┌──

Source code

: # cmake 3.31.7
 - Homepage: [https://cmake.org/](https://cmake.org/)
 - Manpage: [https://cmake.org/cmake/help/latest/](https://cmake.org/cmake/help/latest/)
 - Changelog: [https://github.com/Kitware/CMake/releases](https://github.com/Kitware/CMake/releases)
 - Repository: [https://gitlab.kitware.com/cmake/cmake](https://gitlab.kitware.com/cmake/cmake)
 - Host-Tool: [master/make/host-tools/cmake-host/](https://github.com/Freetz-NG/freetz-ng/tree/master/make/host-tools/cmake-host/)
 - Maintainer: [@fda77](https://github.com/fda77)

└──

## About this exercise
From the listing, select every line that contains the string "https", matching its case exactly.

## Result for this task
 - Homepage: [https://cmake.org/](https://cmake.org/)
 - Manpage: [https://cmake.org/cmake/help/latest/](https://cmake.org/cmake/help/latest/)
 - Changelog: [https://github.com/Kitware/CMake/releases](https://github.com/Kitware/CMake/releases)
 - Repository: [https://gitlab.kitware.com/cmake/cmake](https://gitlab.kitware.com/cmake/cmake)
 - Host-Tool: [master/make/host-tools/cmake-host/](https://github.com/Freetz-NG/freetz-ng/tree/master/make/host-tools/cmake-host/)
 - Maintainer: [@fda77](https://github.com/fda77)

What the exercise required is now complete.